Detalles de la fuga y captura
De acuerdo con El Universal, la mujer salió de México un día después del homicidio y se desplazó por rutas internacionales hasta instalarse en territorio venezolano. Su intención era mantenerse fuera del radar mientras avanzaban las pesquisas en su contra. El rastro de la sospechosa se siguió gracias a una alerta de Interpol, que permitió coordinar su búsqueda fuera del país. Finalmente, agentes venezolanos dieron con su paradero en la capital, donde permanecía oculta mientras intentaba evadir a la justicia.
El escondite en Caracas
Érika Herrera se mantuvo oculta en un apartamento en Caracas, específicamente dentro de la urbanización El Cigarral, en el municipio El Hatillo, según N+. Se trata de una zona residencial ubicada al sureste de la capital venezolana, caracterizada por su ambiente tranquilo y alejado de áreas de alto tránsito. El inmueble donde permanecía no era de su propiedad. De acuerdo con el citado medio mexicano, el lugar había sido conseguido mediante la plataforma Airbnb, lo que le permitió instalarse sin necesidad de vínculos directos con residentes o contratos tradicionales.

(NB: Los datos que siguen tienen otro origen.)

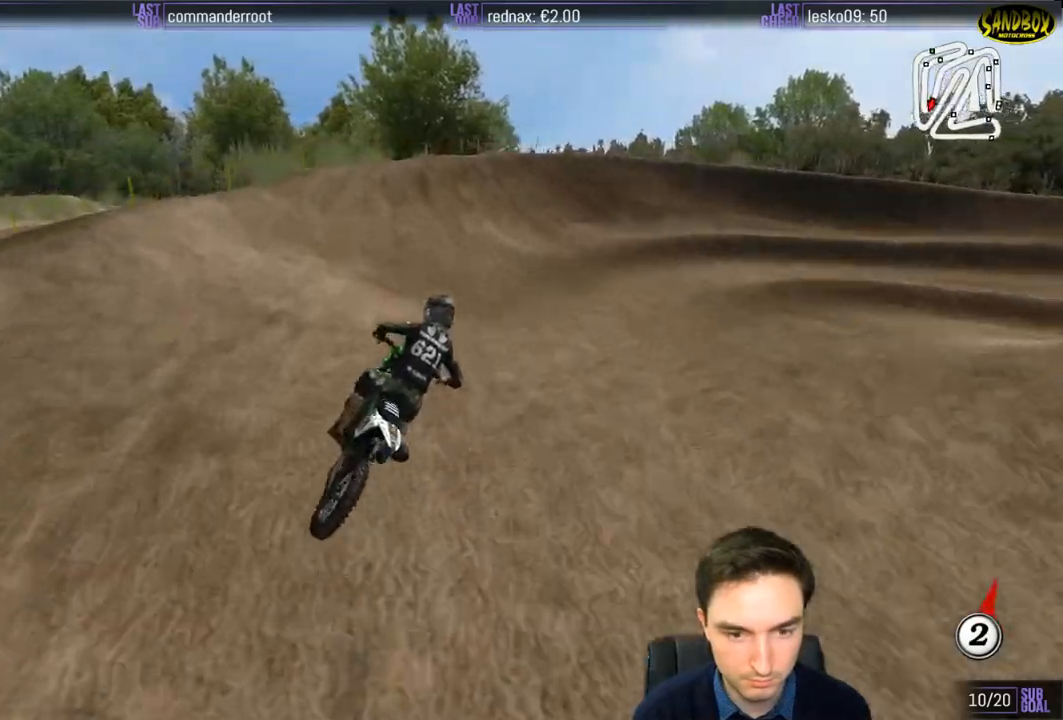
{"buttons": ["L1"], "left_stick": "right", "right_stick": "center", "events": [[167, "R2", "down"], [283, "R2", "up"], [283, "left_stick", "right"]]}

La elección de ese punto no fue casual. La urbanización El Cigarral forma parte de sectores residenciales con edificios y accesos controlados, lo que facilita pasar desapercibido dentro de un entorno cotidiano de vecinos y movimiento habitual. Imágenes del edificio donde se escondía fueron divulgadas por el periodista mexicano Antonio Nieto, de acuerdo con información de El Tiempo, quien detalló que la mujer llegó a ese apartamento el 16 de abril, apenas un día después del crimen, luego de un desplazamiento que incluyó escala en Panamá. Esa línea de tiempo resultó clave para las autoridades, ya que evidenció la rapidez con la que salió de México y logró establecerse en otro país.
Desde ese momento, permaneció en ese mismo lugar sin cambiar de ubicación. Mientras tanto, la Fiscalía de Ciudad de México activó el protocolo de feminicidio desde el 16 de abril, lo que impulsó la investigación y permitió avanzar en la búsqueda internacional que finalmente llevó a su localización en ese apartamento en Caracas.